* Prompt:
Would you work out how many of the lines below hold "Right" and reply with nothing but the number?

Provided entries section start

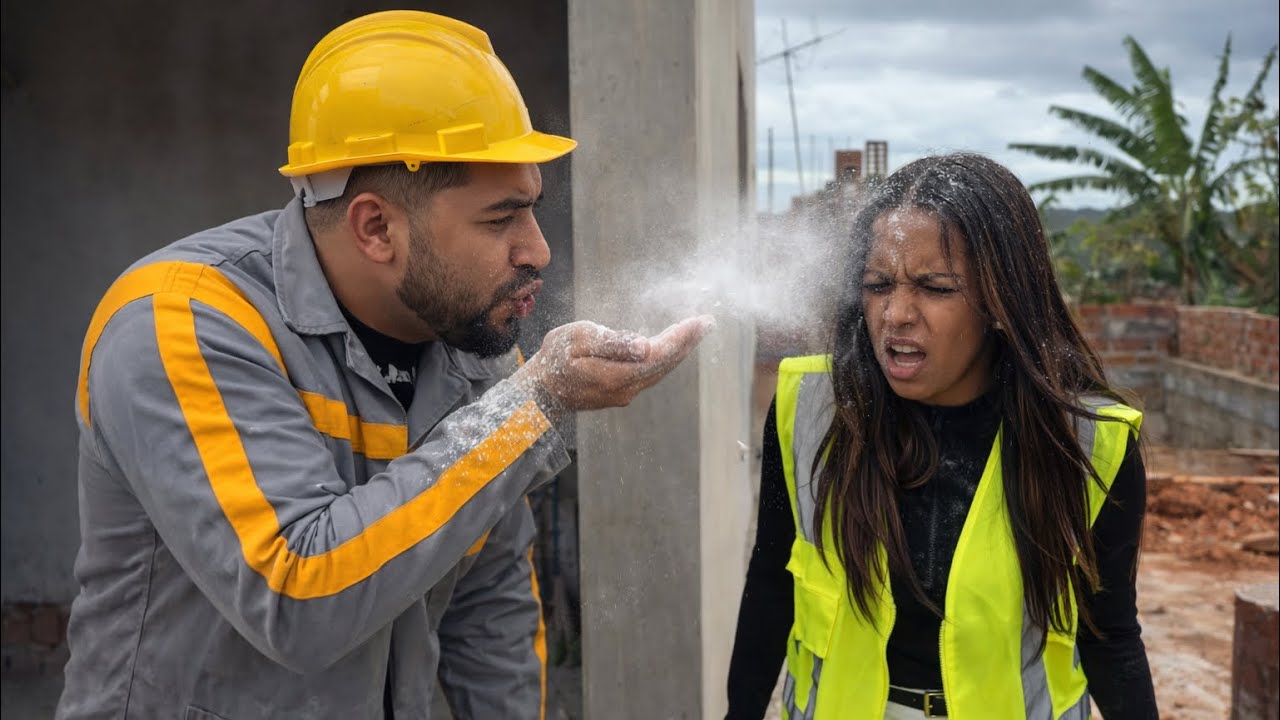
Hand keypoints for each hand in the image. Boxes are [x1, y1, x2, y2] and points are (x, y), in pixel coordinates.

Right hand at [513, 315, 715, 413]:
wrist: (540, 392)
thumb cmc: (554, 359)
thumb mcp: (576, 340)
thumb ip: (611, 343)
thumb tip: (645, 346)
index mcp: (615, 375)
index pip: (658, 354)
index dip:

Provided entries section end
Provided entries section start

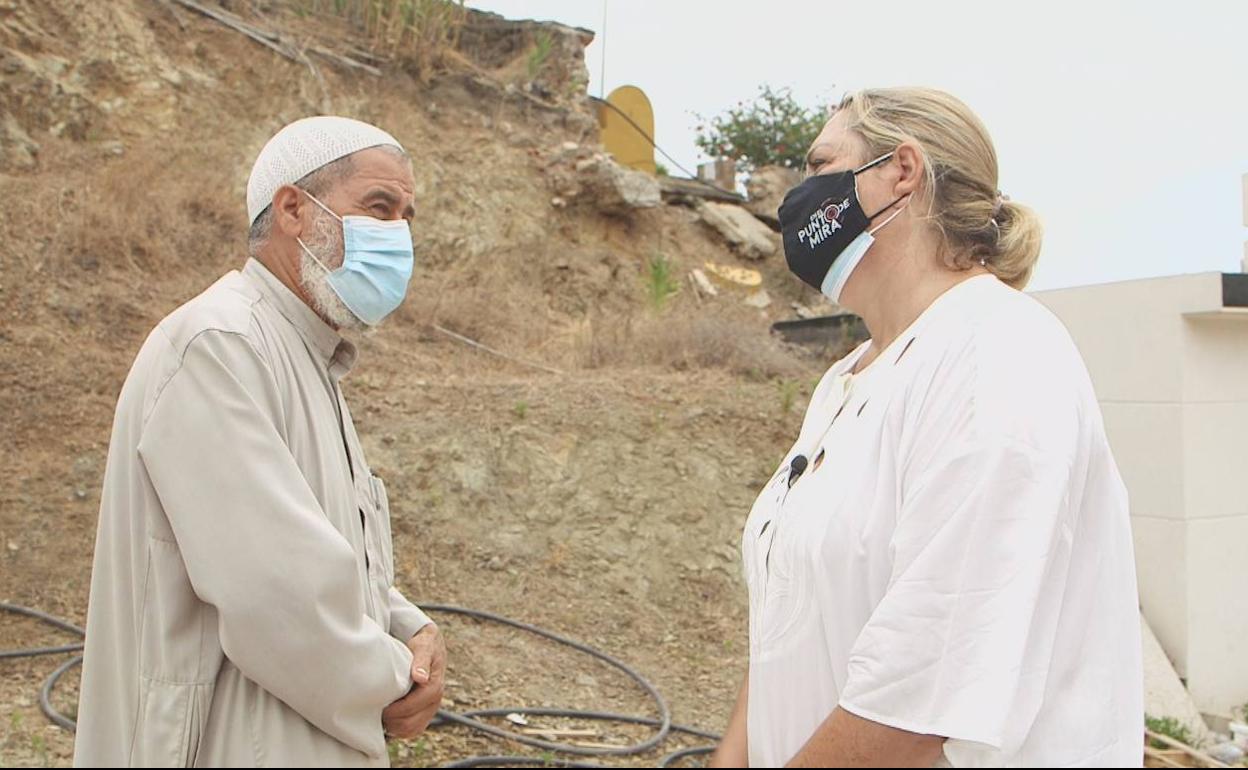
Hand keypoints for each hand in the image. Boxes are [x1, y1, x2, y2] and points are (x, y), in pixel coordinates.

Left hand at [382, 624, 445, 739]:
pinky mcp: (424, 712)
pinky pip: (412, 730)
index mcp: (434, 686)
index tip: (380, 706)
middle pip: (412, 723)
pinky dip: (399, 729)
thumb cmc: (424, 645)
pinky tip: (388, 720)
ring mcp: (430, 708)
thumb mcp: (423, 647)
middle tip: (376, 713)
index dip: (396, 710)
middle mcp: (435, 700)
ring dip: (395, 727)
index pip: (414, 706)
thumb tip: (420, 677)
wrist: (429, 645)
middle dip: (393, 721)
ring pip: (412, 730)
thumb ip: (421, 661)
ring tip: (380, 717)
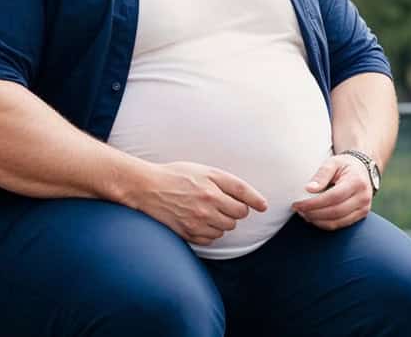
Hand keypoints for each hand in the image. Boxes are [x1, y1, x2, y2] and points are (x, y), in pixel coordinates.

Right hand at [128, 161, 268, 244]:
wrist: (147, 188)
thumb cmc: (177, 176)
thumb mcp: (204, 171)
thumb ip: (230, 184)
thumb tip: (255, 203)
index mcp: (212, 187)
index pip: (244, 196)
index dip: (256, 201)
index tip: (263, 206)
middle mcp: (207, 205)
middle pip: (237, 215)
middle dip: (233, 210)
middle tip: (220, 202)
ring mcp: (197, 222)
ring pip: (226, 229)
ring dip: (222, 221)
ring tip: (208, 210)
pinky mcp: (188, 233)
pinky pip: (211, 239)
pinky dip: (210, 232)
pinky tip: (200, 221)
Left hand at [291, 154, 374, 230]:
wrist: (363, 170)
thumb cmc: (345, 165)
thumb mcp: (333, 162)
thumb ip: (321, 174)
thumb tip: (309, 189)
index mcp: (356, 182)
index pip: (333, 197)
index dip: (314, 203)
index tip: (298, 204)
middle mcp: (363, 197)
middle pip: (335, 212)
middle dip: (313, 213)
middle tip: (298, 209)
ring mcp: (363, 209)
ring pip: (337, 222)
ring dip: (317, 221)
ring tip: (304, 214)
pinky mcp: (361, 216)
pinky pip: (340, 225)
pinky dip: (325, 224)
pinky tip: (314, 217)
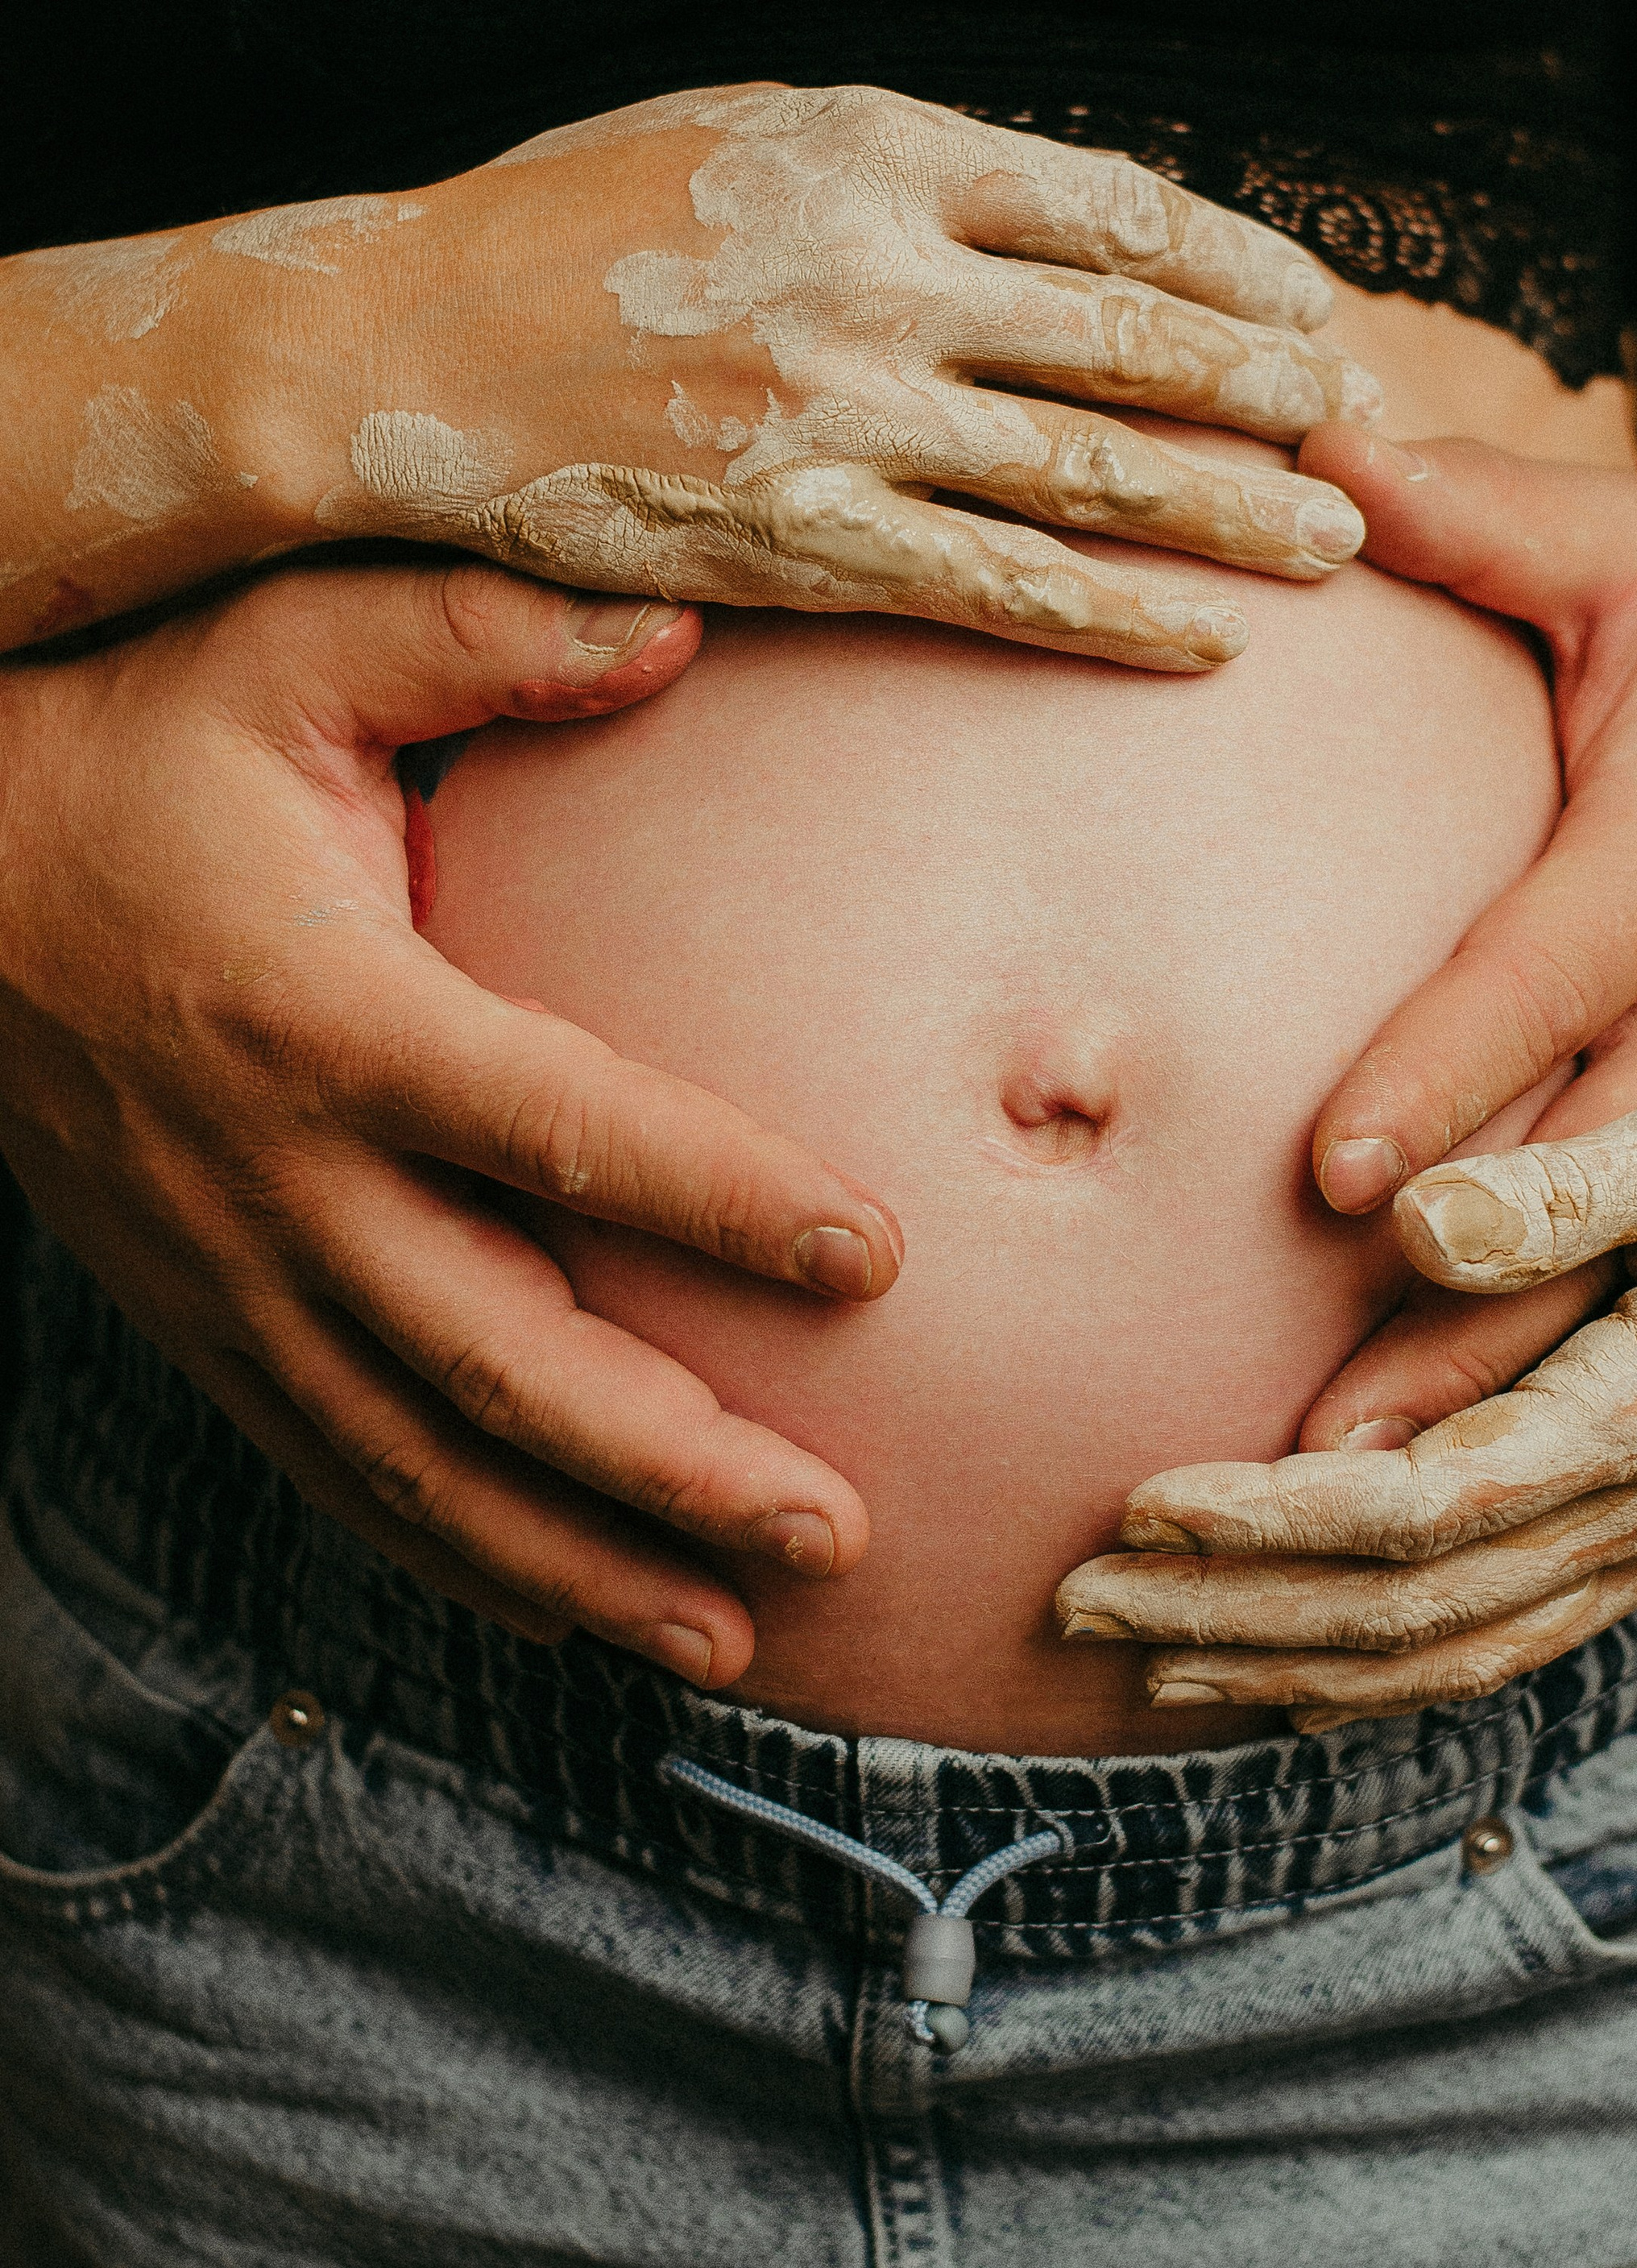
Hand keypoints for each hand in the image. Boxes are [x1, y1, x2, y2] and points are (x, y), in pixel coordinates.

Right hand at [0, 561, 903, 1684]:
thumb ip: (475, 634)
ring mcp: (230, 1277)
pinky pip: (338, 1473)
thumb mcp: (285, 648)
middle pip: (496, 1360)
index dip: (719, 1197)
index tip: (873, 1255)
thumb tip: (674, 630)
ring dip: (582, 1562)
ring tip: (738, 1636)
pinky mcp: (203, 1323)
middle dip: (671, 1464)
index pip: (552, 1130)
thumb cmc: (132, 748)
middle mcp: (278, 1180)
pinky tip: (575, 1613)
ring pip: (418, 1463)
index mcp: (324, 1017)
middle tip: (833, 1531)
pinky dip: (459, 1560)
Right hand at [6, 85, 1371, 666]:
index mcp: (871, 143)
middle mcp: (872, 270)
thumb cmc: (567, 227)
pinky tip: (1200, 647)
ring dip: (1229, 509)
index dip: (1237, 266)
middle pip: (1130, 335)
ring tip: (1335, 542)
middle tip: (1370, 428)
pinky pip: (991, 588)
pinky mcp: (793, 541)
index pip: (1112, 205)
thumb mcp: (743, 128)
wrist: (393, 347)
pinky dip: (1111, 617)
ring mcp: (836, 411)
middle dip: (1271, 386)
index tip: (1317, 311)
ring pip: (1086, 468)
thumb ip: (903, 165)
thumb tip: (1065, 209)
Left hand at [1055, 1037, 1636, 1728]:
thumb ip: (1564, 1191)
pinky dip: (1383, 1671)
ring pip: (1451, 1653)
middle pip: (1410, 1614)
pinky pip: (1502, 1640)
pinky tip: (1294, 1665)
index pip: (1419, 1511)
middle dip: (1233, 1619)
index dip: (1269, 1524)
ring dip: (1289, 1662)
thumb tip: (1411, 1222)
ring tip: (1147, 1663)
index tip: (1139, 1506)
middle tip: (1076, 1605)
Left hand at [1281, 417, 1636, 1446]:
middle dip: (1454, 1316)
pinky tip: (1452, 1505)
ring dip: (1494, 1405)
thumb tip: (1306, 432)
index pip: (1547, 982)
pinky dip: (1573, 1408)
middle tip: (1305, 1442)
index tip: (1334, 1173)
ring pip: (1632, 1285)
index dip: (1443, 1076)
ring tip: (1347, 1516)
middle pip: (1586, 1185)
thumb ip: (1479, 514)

Provided entries section end

* Output for this task:
4